A new search engine called "Cuil" - the names get weirder and more unpronouncable! - is getting some publicity at the moment. It's been on the BBC Technology site and now Jack Schofield of the Guardian has an article on the subject. The article has generated quite a lot of discussion, which is worth having a look at. I can't say that I'm impressed: I've just tried searching for "information research" and it comes up with 'No results were found for: "information research"' Very strange! When I remove the inverted commas, I get results, but some of them are odd and I wonder if Information Research is actually scanned by the service. This feeling is increased when I search for titles of papers in the journal and find nothing - so perhaps the vaunted "biggest search engine" isn't really doing a very good job? There are also weird things going on, for example, a photograph is attached to the entry for this Weblog, but it isn't a picture of me! In fact, the same pictures are placed on the page in other places in relation to completely different topics - I've no clue as to what is going on here, but it doesn't fill me with either confidence or enthusiasm. I'll stick to Google.

01 February 2008

Search behaviour

There's an interesting article on the Boxes and Arrows site: Search Behavior Patterns, by John Ferrara. The article drew my attention to a new(ish) search engine called "Easy Search Live", which offers a 'live view' feature. Click on "live view" beside any item and a window opens to show you the site. Quite a neat feature for finding useful sites within the search output, rather than clicking and opening a new tab or window for the site.

19 January 2008

"Advanced search"

Stephen Turbek has an interesting post in his Weblog on the 'advanced search' function found with many search engines.

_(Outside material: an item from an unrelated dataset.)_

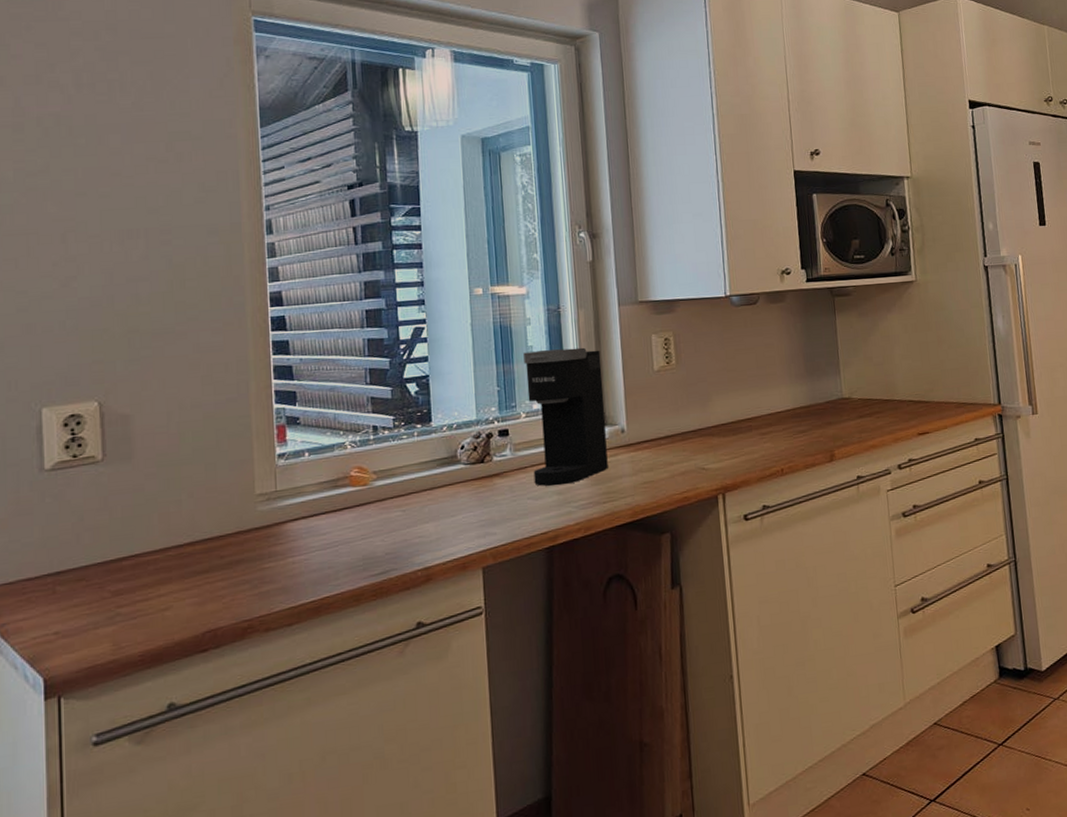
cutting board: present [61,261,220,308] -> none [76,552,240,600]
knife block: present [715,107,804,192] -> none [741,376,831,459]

Advanced search is the ugly child of interface design -always included, but never loved. Websites have come to depend on their search engines as the volume of content has increased. Yet advanced search functionality has not significantly developed in years. Poor matches and overwhelming search results remain a problem for users. Perhaps the standard search pattern deserves a new look. A progressive disclosure approach can enable users to use precision advanced search techniques to refine their searches and pinpoint the desired results.

Designers of library catalogues please note!

30 December 2007

A metasearch engine

Thanks to Research Buzz for drawing my attention to Zuula - a new-ish metasearch engine. I don't use these things much myself, but Zuula might change my mind, so I've added it to my Firefox search engines.

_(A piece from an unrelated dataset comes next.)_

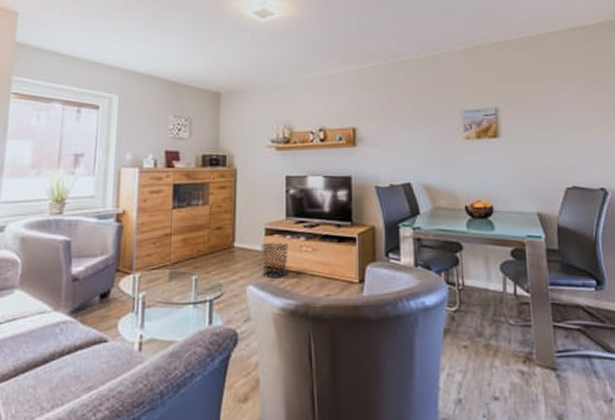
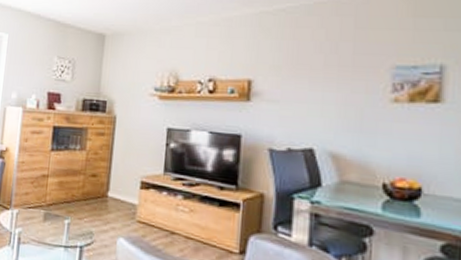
waste bin: present [261,242,289,277] -> none [134,196,164,235]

It's interesting to see what comes up from the different engines when searching for information research: for Web searches Zuula uses Google, Yahoo, MSN, Gigablast, Exalead, Alexa, Accoona and Mojeek (yes - I'd never heard of some of those, either!) and I score these on the scale: 3 - the journal link appears as the top item; 2 - ...in the top five; 1 - ... on the first page; 0 ...not on the first page. On this basis, the scores are:

3: Google, Yahoo, MSN, Gigablast
1: Exalead
0: Alexa, Accoona, Mojeek.

Using the blog search proved interesting: Zuula uses Google, Technorati, IceRocket, Blogpulse, Sphere, Bloglines, Blogdigger, BlogDimension and Topix. In terms of finding items relating to either the journal or the Weblog (in either its old or its new manifestation) on the top page of results, I had expected Technorati to win, but no! Using a simple count of the number of references to the journal or my Weblog, we find:

9: Topix
4: Google
3: Blog-Dimension
2: Blogdigger
1: Bloglines
0: Technorati, IceRocket, Blogpulse, Sphere

I hadn't heard of Topix, but it is obviously worth a look.

16 December 2007

Another search engine

Aficionados of search engines might be interested in Carrot. This uses multiple search engines and then clusters the results by Topics, Sources and Sites. This is a demo site, but it seems to have possibilities.